= Source extract =
****************************************

With an approach such as this, the chance for an exchange of looks likely disappears, though on rare occasion, the fourth wall is indeed breached.  Derek Bousé has pointed out that in most narrative film and with many documentaries, “shots of subjects “accidentally” looking at the camera would be considered unusable.  In wildlife films, however, face-on shots are some of the most usable and most desirable.” (5)  One example he cites is from a journalist’s account of an incident with a polar bear during a shoot for The Living Planet:  “Suddenly, the beast turned toward the camera and bares its teeth ferociously: this happened when cameraman Hugh Miles happened to unscrew the cap on a flask of soup; at 30 yards, the bear could smell it.  The cap was replaced, and the bear shambled away.” (6)

Pavlovian in its effect on both bear and viewer, the same open thermos that delivered the punctum for producers (and audiences) of The Living Planet would be cited in Hollywood under SAG-administered work rules regarding animal actors.  As Susan Orlean has written, “When a bear is working on a film, anything that produces smells that might bother the bear—cheap perfume, strong liquor, jelly doughnuts—must be removed from the location.” (7)  Here the disparity between these genre codes is laid bare, and it calls to mind one of Jean-Luc Godard’s best-known aphorisms: “every film is a documentary of its actors.”  Yet how does this core truth stand up with fictional films that feature animals?  What would it mean for those exchanges of looks invoked by Jonathan Burt?  And what does it even mean for an animal to act?  Let’s look at the justly famous circus scene in Robert Bresson’s Au Hasard Balthazar:


This sequence is commonly seen as a momentary respite within an otherwise emotionally wrenching film- interspecies communion away from the cruelty of humans.  Joseph Cunneen typified this view when he wrote that, “Their countenances remain opaque, but one has the sense that genuine communication is taking place.” (8)  And, as Jean Collet described it, “The boldness and honesty of Bresson’s approach is that he never used montage to violate the mystery of the animal.  On the contrary, he wanted us to experience it to the point of agony.” (9)

****************************************

= Supplied data =
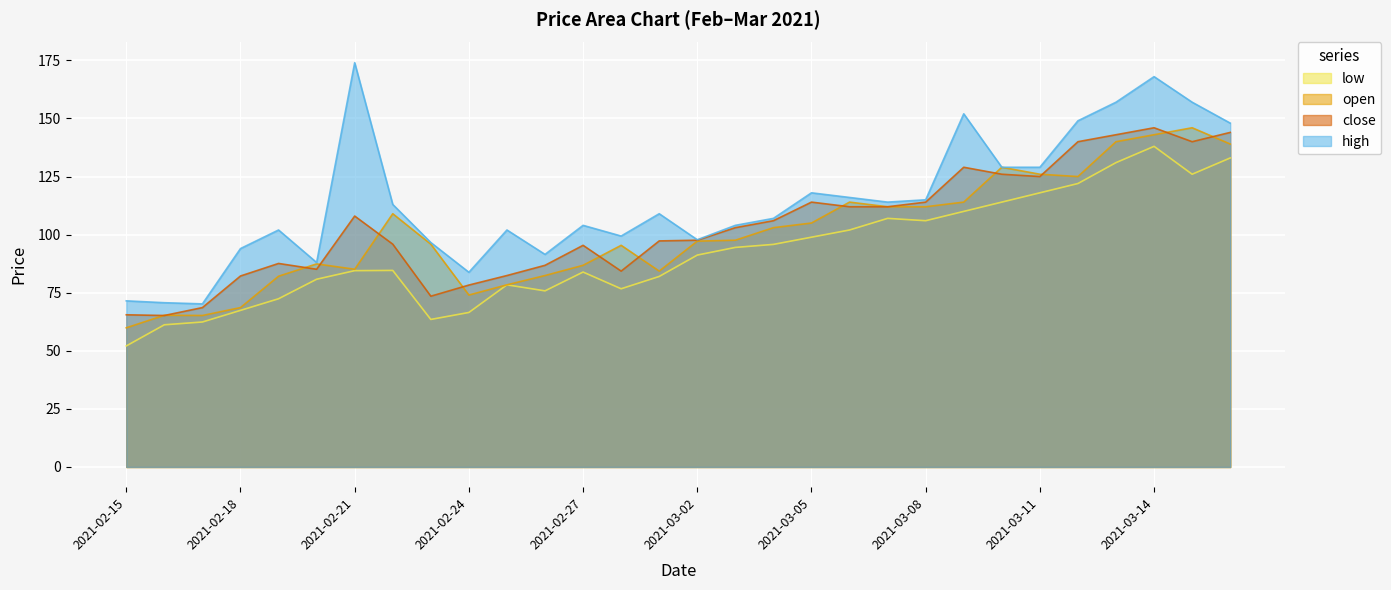

What is the difference between the maximum and minimum values in the low series?

85.9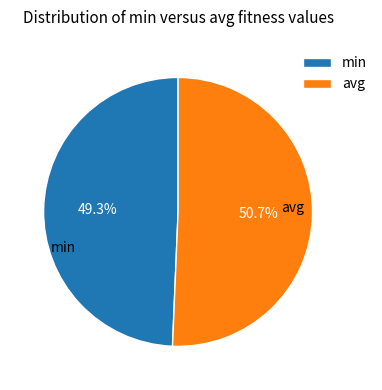

To the nearest percent, what is the difference between the largest and smallest slice percentages?

1%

****************************************

= Exercise tasks =
• a. For each statement about the animals-in-film passage, answer yes or no and quote the words from the passage that settle it. (i) Bousé says face-on shots are among the most desirable in wildlife films. (ii) The polar bear reacted when Hugh Miles opened a flask of coffee. (iii) Collet says Bresson used montage to reveal the animal's mystery.
• b. According to the animals-in-film passage, what three smells does Susan Orlean give as examples of things that must be removed from a location when a bear is working on a film?
• c. Please extend the animals-in-film passage, beginning after its final sentence.
Nothing in the listing is needed here.

= Answers =
• a.
(i) Yes: "In wildlife films, however, face-on shots are some of the most usable and most desirable."
(ii) No: "cameraman Hugh Miles happened to unscrew the cap on a flask of soup"
(iii) No: "he never used montage to violate the mystery of the animal."

• b. Cheap perfume, strong liquor and jelly doughnuts.

• c.
As is clear from the scene above, however, montage was used.  I don’t love Bresson any less for this, but might amend Collet’s statement to say that although the mystery of the animal was never violated, montage was indeed a key element in its maintenance.  Truth, truthfulness, or truthiness?  In the end this sequence—exquisite as it is—tells us more about montage than it does about animals, a point wisely summarized by film historian Dana Polan: “The scene is like a curious parody or replay of the famous experiment by Soviet director Lev Kuleshov, in which cross-cutting between an expressionless actor and a series of objects supposedly was read by spectators in ways that imputed envy, desire and sympathy to the gaze of the actor as he looked on each item anew.” (10)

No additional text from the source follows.